**Goals**
- A) Answer these from the cat breed thread, one line each:
(i) Which YouTube channel does the opening post name?
(ii) According to Rufus15, in which cats are jowls seen?
(iii) According to OrientalSlave, how young can entire males sometimes be and still mate with and impregnate a queen?
- B) Carry on the forum thread about identifying cat breeds, starting after its last post.

**Reading passage**
— begin —

# What breeds are these cats?



## SarahSatay (Nov 2, 2018)

So i was watching videos of a YouTube cat channel, and one of the cats (TT) reminded me of a photos of cats whose breed i couldnt figure out.





























The last pic is of TT, i initially thought she was a bengal (due to her head) - but she isnt very vocal nor does she have patterning.
Does anyone have any ideas?

The channel is :creamheroes btw


----------



## chillminx (Nov 22, 2010)

Picture 1 - I am not sure of the breed, sorry

Picture 2 - British Short Hair (BSH) Silver Tabby

Picture 3 - not sure, could be a pedigree breed or maybe a pretty moggie

Picture 4 - looks like another BSH Silver Tabby to me, but with very pale colouring


----------



## QOTN (Jan 3, 2014)

The first pic is a tabby colourpoint, the 2 definite tabbies are classic pattern and the last is probably a tabby cat with wide band, a tipped or shaded. The second and last look like silvers but I could not say if they are British Shorthair, (not my breed.)


----------



## Rufus15 (Dec 4, 2015)

TT isn't a Bengal, none of them are. 

I'd say they look more like American Shorthairs, but I'm not familiar enough with the breed to say for sure.


----------



## gskinner123 (Mar 10, 2010)

They all look like some kind of BSH cross to me; possibly the second one down, silver classic tabby, if a full BSH.


----------



## SarahSatay (Nov 2, 2018)

Thank you for the responses!

Are there different types of BSH?
(kind of how there are old style & modern siamese)

Because the BSH ive come across have thicker jowls/denser looking coats. Like so 
















Or do they thicken with age?


----------



## Rufus15 (Dec 4, 2015)

The jowls are seen in entire males only, and are used to hold a queen down for mating. The cats pictured don't have jowls.

There shouldn't be different types of BSH in terms of what their body conformity is, but we are seeing a lot of badly bred BSH that don't meet what a BSH should be. This happens when a breed is 'in' and fashionable, and it's incredibly frustrating!


----------



## OrientalSlave (Jan 26, 2012)

Coats vary, and these two cats


Rufus15 said:


> The jowls are seen in entire males only, and *are used to hold a queen down for mating*.
> <snip>


The male scruffs the female with his teeth to 'hold her down for mating'. Actually a girl in full call will stand for him. His jowls develop as he matures, but many breeds have pretty small jowls and they play absolutely no part in the physical mating process - young entire males (sometimes as young as 4-5 months) who have yet to start developing jowls are quite capable of mating and impregnating a queen.


----------



## Rufus15 (Dec 4, 2015)

OrientalSlave said:


> Coats vary, and these two cats
> 
> The male scruffs the female with his teeth to 'hold her down for mating'. Actually a girl in full call will stand for him. His jowls develop as he matures, but many breeds have pretty small jowls and they play absolutely no part in the physical mating process - young entire males (sometimes as young as 4-5 months) who have yet to start developing jowls are quite capable of mating and impregnating a queen.

— end —

**Recorded data**

— begin —

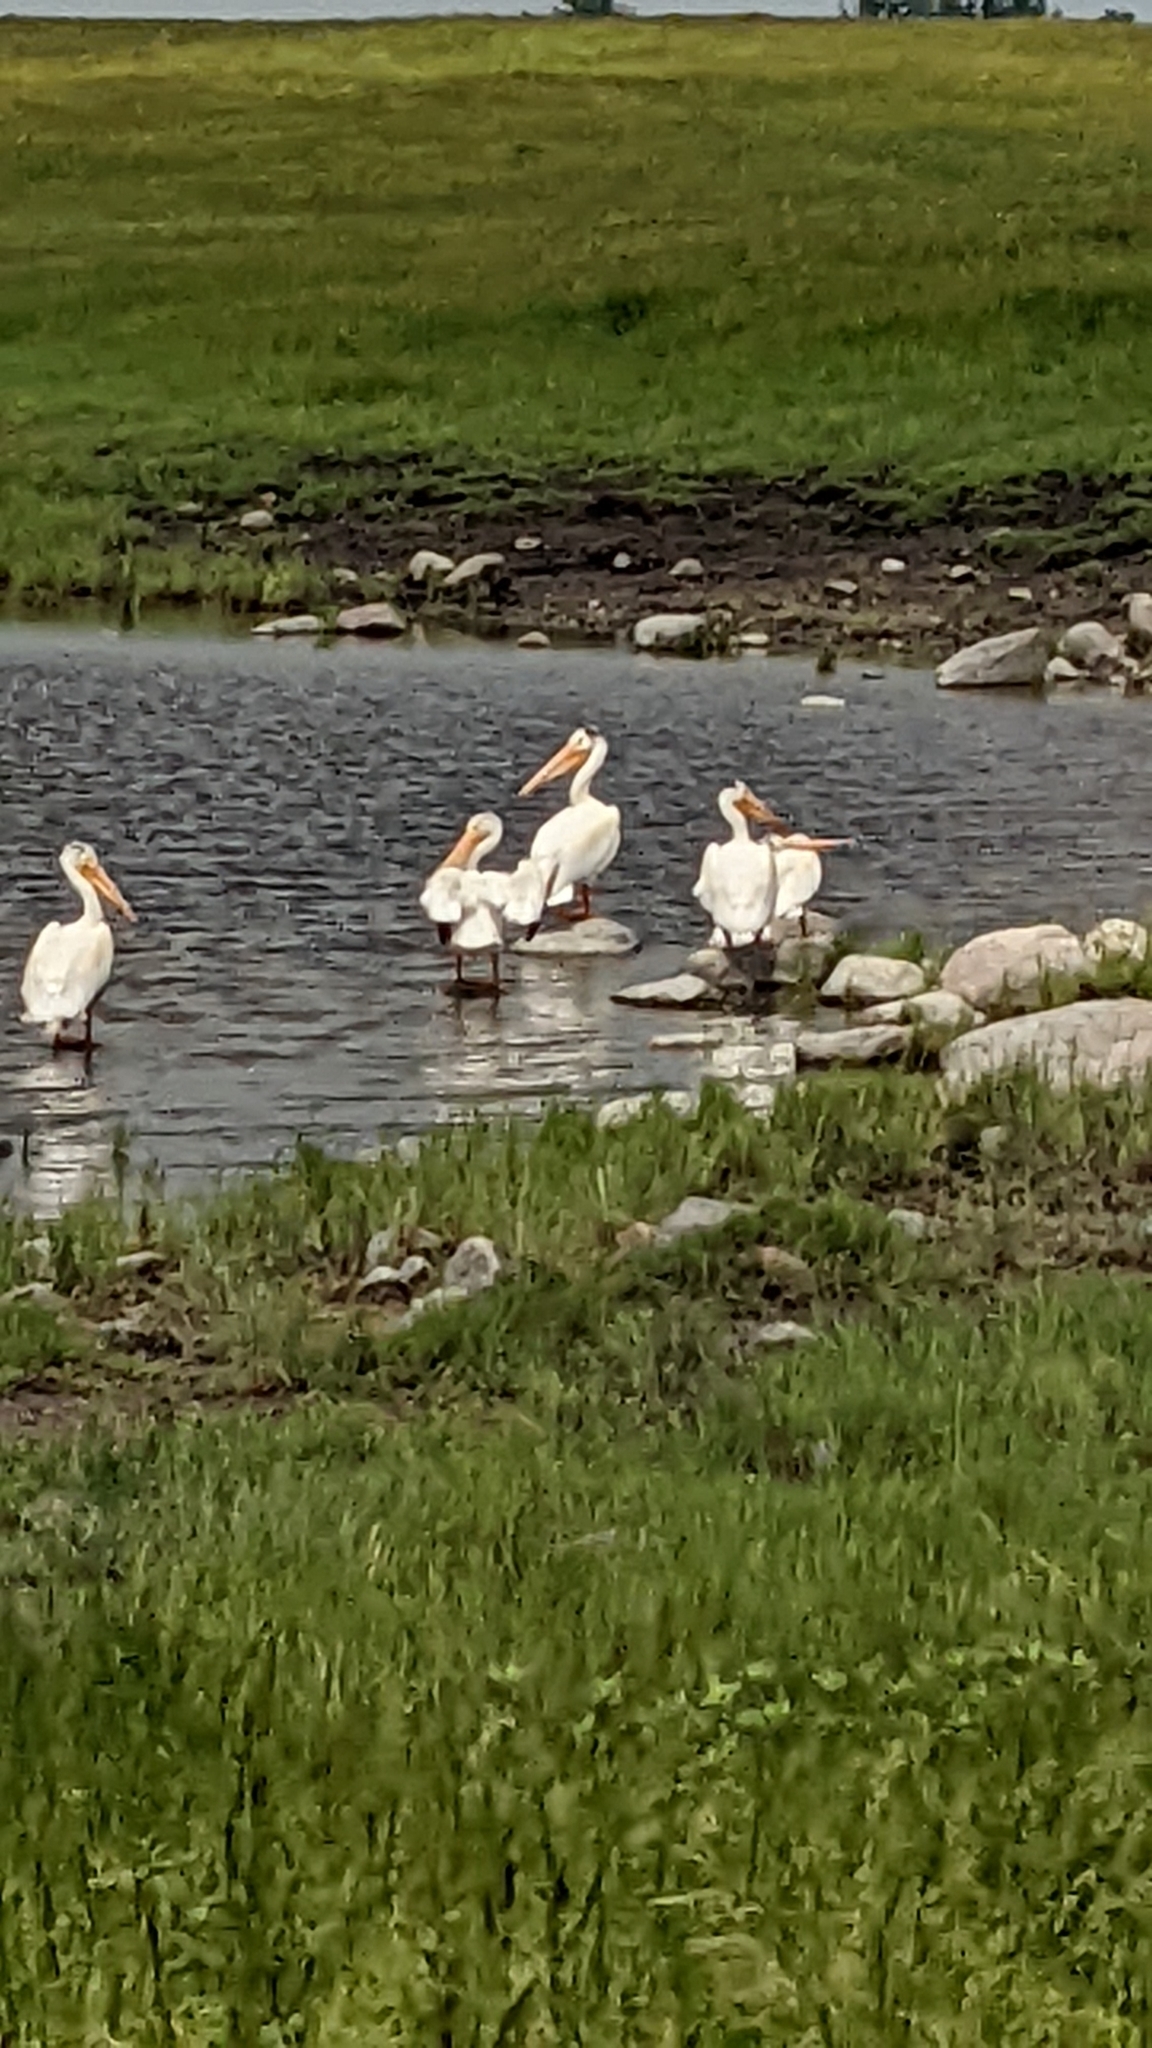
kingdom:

— end —

**Answers**
- A)
(i) creamheroes
(ii) Entire males only
(iii) As young as 4-5 months

- B)
This discussion pertains to BSH and entire male BSH have jowls. BSH are also the only cats to exhibit sexual diamorphism, with the entire males looking significantly different to the females.


----------



## OrientalSlave (Jan 26, 2012)

Rufus15 said:


> This discussion pertains to BSH and entire male BSH have jowls. BSH are also the only cats to exhibit sexual diamorphism, with the entire males looking significantly different to the females.


They do, but they don't use them to 'hold a queen down for mating', and they are well capable of impregnating a queen before their jowls are fully mature. It's also not true they are the only breed exhibiting sexual dimorphism. A mature Siamese or Oriental boy can easily be picked out from the front - I looked at one cat in a line-up of four and thought they were girls until I looked at his neighbour.

He won't have huge jowls like a BSH, nor are his enhanced by his fur in the same way, but his head should be clearly more massive and he certainly has jowls and thicker skin on his neck. There is also a considerable difference between males & females in the MCOs I've handled at shows.


----------



## QOTN (Jan 3, 2014)

Jowls fortunately play no part in a stud's ability to mate. How could they? No boy I have watched mating put his head on one side whilst busy. I used to look after an old boy when his owners went on holiday and she was very anxious that nobody else should know he had not a tooth in his head because she said people would think he could not mount a girl if he was gummy. He had no trouble so they do not even need teeth to scruff a willing girl. (She did not mention his sternum which to me was far more significant but that is another story from the days when it was not a veterinary defect.)


----------



## gskinner123 (Mar 10, 2010)

Interestingly, jowls are considered undesirable in BSH although of course many studs have them. Jowls aren't mentioned in the SOP (just "cheeks") as the jowls sit at the back of the head and tend to distract from the overall balance of the head - they can look quite unattractive!

This is a girl and, as you can see, she has quite a 'jowly' head.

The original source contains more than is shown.